Its publishing program includes peer-reviewed journals and monograph series, developed with editorial boards often comprising scholars affiliated with King's College London, University of Oxford, University of Cambridge, University of Chicago, and Princeton University. The platform hosts titles covering topics that intersect with the work of scholars connected to projects at British Museum, Victoria and Albert Museum, Tate Modern, Smithsonian Institution, and museum-led research centres. Editorial partnerships have engaged editors and contributors who have also published with Routledge, Bloomsbury, MIT Press, Duke University Press, and University of California Press. Journals adhere to peer review standards comparable to those overseen by bodies like the Committee on Publication Ethics, and the platform supports scholarship showcased at venues including the Biennale di Venezia, the Salzburg Festival, and conferences such as the Modern Language Association Annual Convention.
The organisation implements open access policies that foreground permissive licensing and long-term preservation, interacting with policy frameworks promoted by the European Commission Horizon 2020, funders such as the Wellcome Trust, and mandates exemplified by the Plan S initiative. It utilises Creative Commons licences familiar from projects at the Wikimedia Foundation, seeks alignment with standards from the Open Archives Initiative, and participates in discussions with infrastructure providers like CrossRef, SHERPA/RoMEO, and the Directory of Open Access Books. Preservation strategies reference collaborations with digital repositories such as LOCKSS, CLOCKSS, and national services like the British Library digital preservation programs.

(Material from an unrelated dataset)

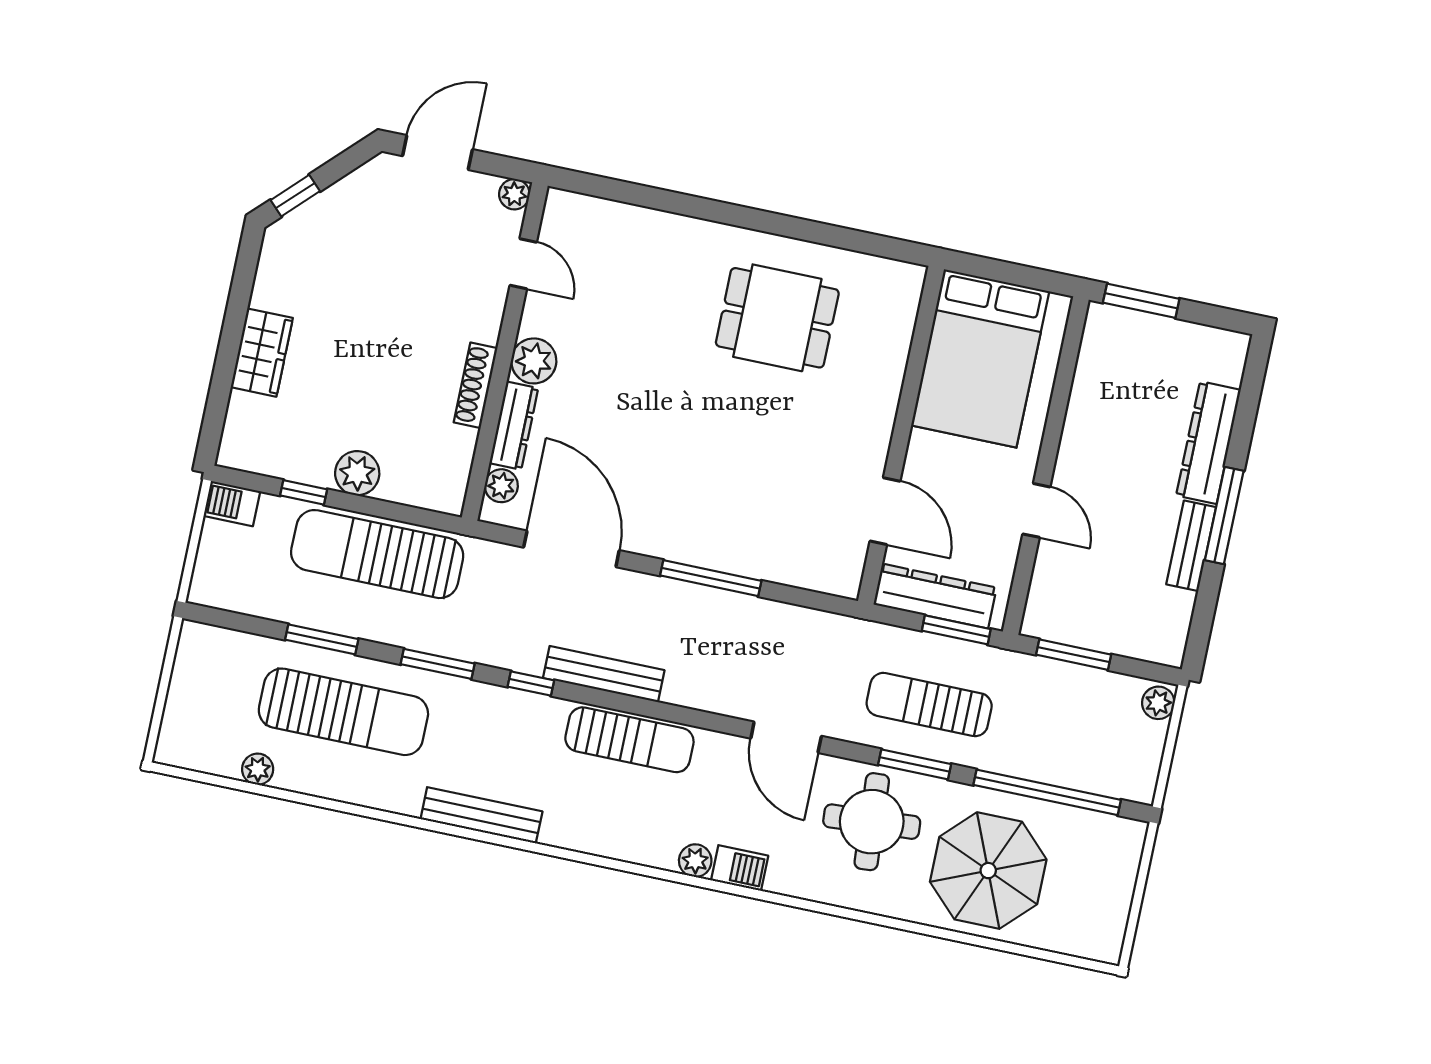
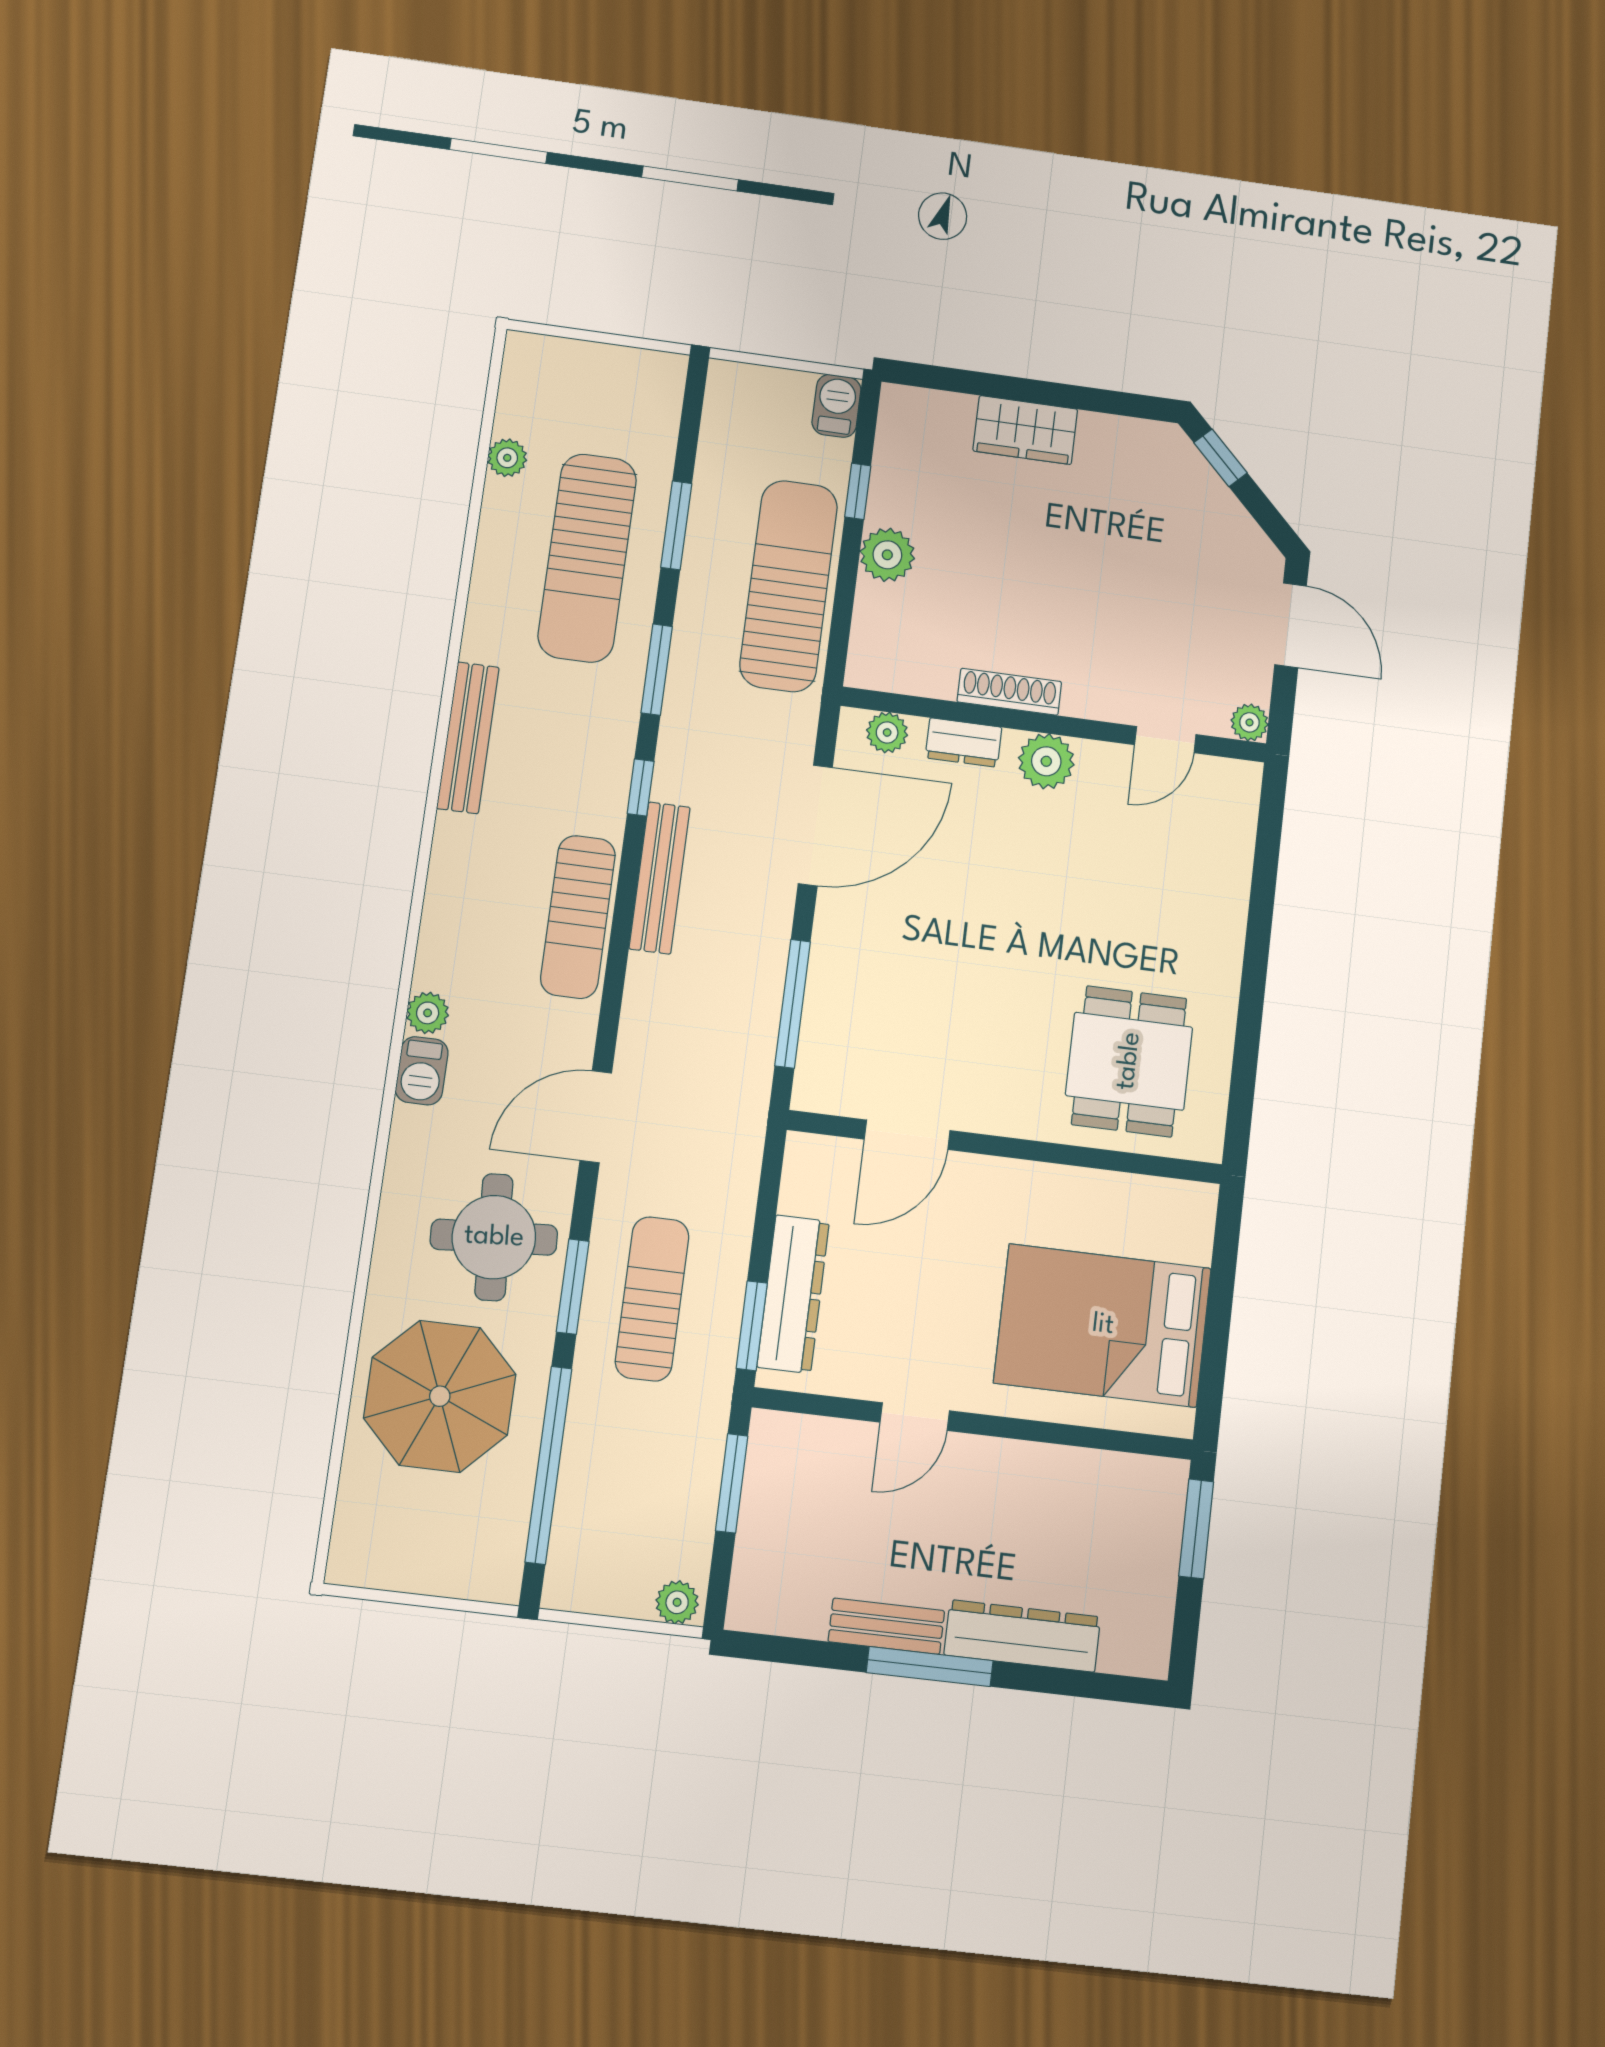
dresser: (514, 426) -> (964, 742), width x0.70
wall: (901, 435) -> (1005, 1147), moved
door: (885, 511) -> (907, 1135), moved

Governance combines academic leadership, library consortia representation, and advisory input from cultural institutions, with board members and advisors drawn from universities including University of Manchester, University of Glasgow, University of Melbourne, Brown University, and Duke University. Partnerships span library organisations such as Research Libraries UK, funders like the Andrew W. Mellon Foundation, infrastructure initiatives including OpenCitations and CrossRef, and international bodies such as the European University Association and the International Federation of Library Associations and Institutions. Collaborative projects have involved publishers and platforms including Open Book Publishers, Knowledge Unlatched, Janeway Systems, and digital humanities centres at King's College London and University College London.
Scholarly reception references citations and endorsements from academics associated with University of Chicago, Princeton University, Columbia University, Stanford University, and commentators in outlets like Times Higher Education, The Guardian, and specialist journals that discuss open scholarship such as Learned Publishing. Impact assessments compare its model with initiatives by Public Knowledge Project, PLOS, and eLife, and note influence on library budgeting and acquisition practices at institutions such as University of Michigan, Cornell University, University of Pennsylvania, Johns Hopkins University, and Massachusetts Institute of Technology. Critiques and debates have involved stakeholders engaged with licensing policy at the European Commission, funding strategies similar to those by the Wellcome Trust, and sustainability discussions within networks like SPARC Europe.